___ Source passage

Background paper submitted by George Kent : . 05/08/98.

Convention Abbreviation: CESCR
COMMITTEE ON ECONOMIC, SOCIAL
AND CULTURAL RIGHTS
Nineteenth session
Geneva, 16 November-4 December 1998
Item 7 of the provisional agenda



IMPLEMENTATION OF THE INTERNATIONAL COVENANT ON
ECONOMIC, SOCIAL AND CULTURAL RIGHTS



DAY OF GENERAL DISCUSSION: RIGHT TO EDUCATION
(ARTICLES 13 AND 14 OF THE COVENANT)

Monday, 30 November 1998


Background paper submitted by George Kent
(University of Hawaii, USA)


THE RIGHT TO QUALITY EDUCATION




1. The human right to education is described in the International Covenant on Economic, Social and Cultural Rights as follows:

"Article 13

"1. The States Parties to the present Covenant recognize the right of everyone to education. They agree that education shall be directed to the full development of the human personality and the sense of its dignity, and shall strengthen the respect for human rights and fundamental freedoms. They further agree that education shall enable all persons to participate effectively in a free society, promote understanding, tolerance and friendship among all nations and all racial, ethnic or religious groups, and further the activities of the United Nations for the maintenance of peace.

______
___ Available data

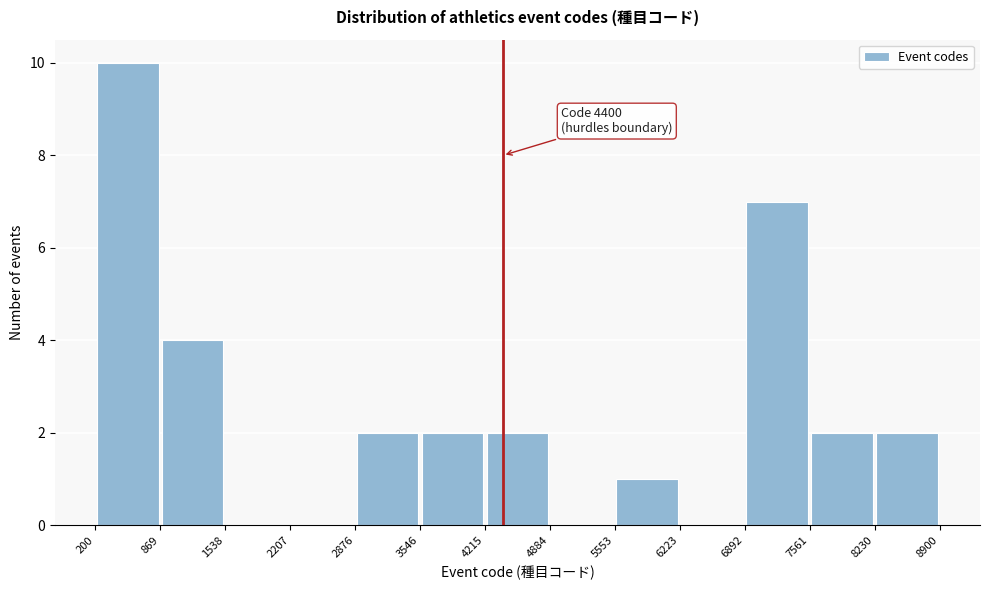

Over which range of the x-axis is the bar tallest?

200 to 869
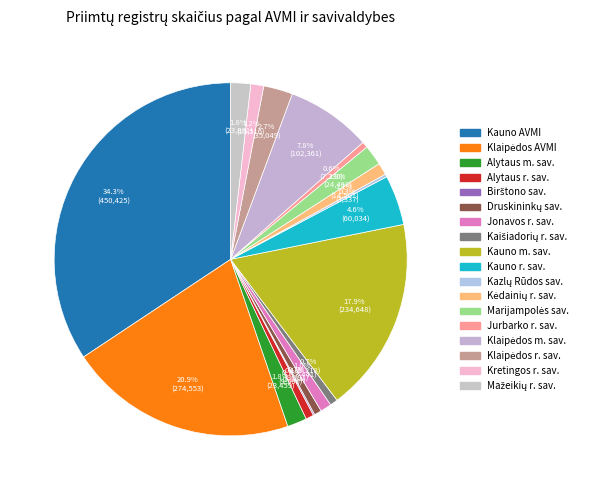

To the nearest percent, what is the combined percentage of Kazlų Rūdos sav. and Marijampolės sav.?

2%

______

Your instructions = According to the background paper on the right to quality education, on what day was the general discussion on the right to education held?

Completed exercise = Monday, 30 November 1998